Target Exam

CUET

Subject

Business Studies

Chapter

Financial Management

Question:

If the rate of return on investment for a company is 15%, a situation of unfavourable financial leverage will be said to arise when the rate of interest payable on debt capital is

Options:

More than 15 %

Less than 15%

Equal to 15%

None of the above

Correct Answer:

More than 15 %

Explanation:

The correct answer is Option 1: More than 15%

In the context of financial leverage, when the rate of return on investment (ROI) is higher than the rate of interest payable on debt capital, it is considered favorable leverage. Conversely, when the rate of return on investment is lower than the rate of interest payable on debt capital, it is considered unfavorable leverage. Given that the rate of return on investment for the company is 15%, unfavorable financial leverage will occur when the rate of interest payable on debt capital is: Option 1: More than 15%

"The proportion of debt in the overall capital is also called financial leverage.

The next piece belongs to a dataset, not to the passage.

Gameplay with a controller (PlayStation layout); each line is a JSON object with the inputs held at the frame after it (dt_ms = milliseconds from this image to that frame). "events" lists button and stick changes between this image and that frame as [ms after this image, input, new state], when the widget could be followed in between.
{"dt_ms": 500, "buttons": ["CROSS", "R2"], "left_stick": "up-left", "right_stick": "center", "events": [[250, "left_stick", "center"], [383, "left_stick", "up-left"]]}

Financial leverage is computed as D/E or D/(D+E) when D is the Debt and E is the Equity. As the financial leverage increases, the cost of funds declines because of increased use of cheaper debt but the financial risk increases. If a company borrows Rs. 100 at 10% interest p.a., and earns a return of 12%, the leverage will be considered favourable. Unfavourable or negative leverage occurs when the firm does not earn as much as the cost of debt."